### Textausschnitt
========================================================================

Premiere am 27. Mail 2018
Keine klugen Akzente gesetzt
Der abergläubische Fluch, welcher sich seit der Uraufführung über diese Oper von Verdi gelegt hatte, schien sich anlässlich der Premiere gestern Abend im Opernhaus Zürich fortzusetzen. Es reicht ja nicht aus, dass sich das Wort MALEDIZIONE durch das Werk zieht, dass in der ersten Fassung Alvaro am Ende gar die gesamte Menschheit verflucht. An diesem Premierenabend war es, als ob jemand vor der Aufführung MACBETH gepfiffen hätte („Pfeife nie MACBETH“ – auch so ein Aberglaube auf der Bühne): Erst stürzte ein Mann im Foyer so schwer auf den Steinboden, dass die Ambulanz gerufen werden musste, dann verhakte sich, während die Ouvertüre bei offenem Vorhang gespielt wurde, ein Zugseil eines Bühnenelements – die zur Ouvertüre geplante Aktion konnte nicht ausgeführt werden. Vorhang.
Doch Fabio Luisi und die Philharmonia Zürich spielten Verdis wohl grandioseste Ouvertüre unverdrossen zu Ende – und wie! Das war zum Niederknien schön, von einer mitreissenden Dramatik erfüllt, die Kontraste zwischen aufpeitschenden, schneidenden, schicksalsschwangeren Akkorden und zarter Innigkeit aufs Herrlichste herausgearbeitet. Dann ging der Vorhang hoch, der Intendant (und Regisseur dieser Produktion), Andreas Homoki, bat um Verständnis – und liess die Vorstellung gleich nochmals von vorne beginnen. Man kam also in den Genuss einer Reprise der Ouvertüre, diesmal klappte auch die Bühnenaktion einigermassen. (Beim ersten Mal allerdings hatte die Ouvertüre noch besser geklungen als bei dieser ungewollten Wiederholung.) Doch damit nicht genug der unheilvollen Vorzeichen: Im Vorfeld der Premiere erkrankte der Sänger des Alvaro (Yonghoon Lee), Marcelo Puente übernahm. Wenige Tage vor der Premiere erkrankte auch noch Ruben Drole, der die (in dieser Inszenierung besonders wichtige) Partie des Fra Melitone hätte singen sollen. Gezim Myshketa sprang ein – ein absoluter Glücksfall!!! Seine Auftritte als Melitone gerieten zu den musikalischen Höhepunkten des Abends, die Kapuzinerpredigt war eine Wucht. Als Bestandteil des von Regisseur Homoki konzipierten „Trio infernale“ war Melitone zusammen mit Preziosilla und Trabuco ständig präsent auf der Bühne, sang neben dem Melitone auch noch den Alcade und den Chirurgo. In seiner Ansage nach dem Zwischenfall mit der blockierten Wand sprach Homoki von einem „sophisticated“ Bühnenbild (Hartmut Meyer).

========================================================================

### Übungsaufgabe A
Übertragen Sie aus der folgenden Auflistung unverändert den Abschnitt von ihrem Anfang bis einschließlich der Zeile, die „44: 3:44 -> 4:39“ enthält.

========================================================================

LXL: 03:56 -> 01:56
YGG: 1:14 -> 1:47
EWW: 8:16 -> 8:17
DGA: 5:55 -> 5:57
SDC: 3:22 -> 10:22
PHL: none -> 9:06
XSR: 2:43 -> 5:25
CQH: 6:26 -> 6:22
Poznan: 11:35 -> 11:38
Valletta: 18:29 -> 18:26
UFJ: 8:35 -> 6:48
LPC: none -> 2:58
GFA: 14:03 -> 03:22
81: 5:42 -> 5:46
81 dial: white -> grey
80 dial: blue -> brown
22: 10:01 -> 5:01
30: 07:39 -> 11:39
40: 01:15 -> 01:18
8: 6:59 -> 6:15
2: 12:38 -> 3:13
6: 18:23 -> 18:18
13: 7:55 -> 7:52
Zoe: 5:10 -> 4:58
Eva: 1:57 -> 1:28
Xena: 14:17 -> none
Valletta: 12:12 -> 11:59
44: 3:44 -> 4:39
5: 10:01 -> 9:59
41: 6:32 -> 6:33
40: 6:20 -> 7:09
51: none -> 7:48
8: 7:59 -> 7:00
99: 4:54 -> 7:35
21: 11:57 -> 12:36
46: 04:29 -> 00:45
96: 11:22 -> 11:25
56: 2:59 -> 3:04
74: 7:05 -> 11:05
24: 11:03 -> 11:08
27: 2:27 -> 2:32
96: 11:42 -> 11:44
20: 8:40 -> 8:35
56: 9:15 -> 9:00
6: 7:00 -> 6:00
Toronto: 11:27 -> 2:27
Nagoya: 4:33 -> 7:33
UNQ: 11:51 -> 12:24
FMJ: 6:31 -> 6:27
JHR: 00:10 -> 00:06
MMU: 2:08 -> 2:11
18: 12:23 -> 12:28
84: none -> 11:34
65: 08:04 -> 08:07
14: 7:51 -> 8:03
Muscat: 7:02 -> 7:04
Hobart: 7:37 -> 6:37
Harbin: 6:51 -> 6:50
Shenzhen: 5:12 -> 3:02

========================================================================

### Übungsaufgabe B
Geben Sie aus der Premierenkritik den Abschnitt von „Premiere am 27.“ bis einschließlich „ausgeführt werden. Vorhang.“ wortgetreu wieder.

### Fertige Antwort A
LXL: 03:56 -> 01:56
YGG: 1:14 -> 1:47
EWW: 8:16 -> 8:17
DGA: 5:55 -> 5:57
SDC: 3:22 -> 10:22
PHL: none -> 9:06
XSR: 2:43 -> 5:25
CQH: 6:26 -> 6:22
Poznan: 11:35 -> 11:38
Valletta: 18:29 -> 18:26
UFJ: 8:35 -> 6:48
LPC: none -> 2:58
GFA: 14:03 -> 03:22
81: 5:42 -> 5:46
81 dial: white -> grey
80 dial: blue -> brown
22: 10:01 -> 5:01
30: 07:39 -> 11:39
40: 01:15 -> 01:18
8: 6:59 -> 6:15
2: 12:38 -> 3:13
6: 18:23 -> 18:18
13: 7:55 -> 7:52
Zoe: 5:10 -> 4:58
Eva: 1:57 -> 1:28
Xena: 14:17 -> none
Valletta: 12:12 -> 11:59
44: 3:44 -> 4:39

### Fertige Antwort B
Premiere am 27. Mail 2018
Keine klugen Akzente gesetzt
Der abergläubische Fluch, welcher sich seit der Uraufführung über diese Oper von Verdi gelegt hatte, schien sich anlässlich der Premiere gestern Abend im Opernhaus Zürich fortzusetzen. Es reicht ja nicht aus, dass sich das Wort MALEDIZIONE durch das Werk zieht, dass in der ersten Fassung Alvaro am Ende gar die gesamte Menschheit verflucht. An diesem Premierenabend war es, als ob jemand vor der Aufführung MACBETH gepfiffen hätte („Pfeife nie MACBETH“ – auch so ein Aberglaube auf der Bühne): Erst stürzte ein Mann im Foyer so schwer auf den Steinboden, dass die Ambulanz gerufen werden musste, dann verhakte sich, während die Ouvertüre bei offenem Vorhang gespielt wurde, ein Zugseil eines Bühnenelements – die zur Ouvertüre geplante Aktion konnte nicht ausgeführt werden. Vorhang.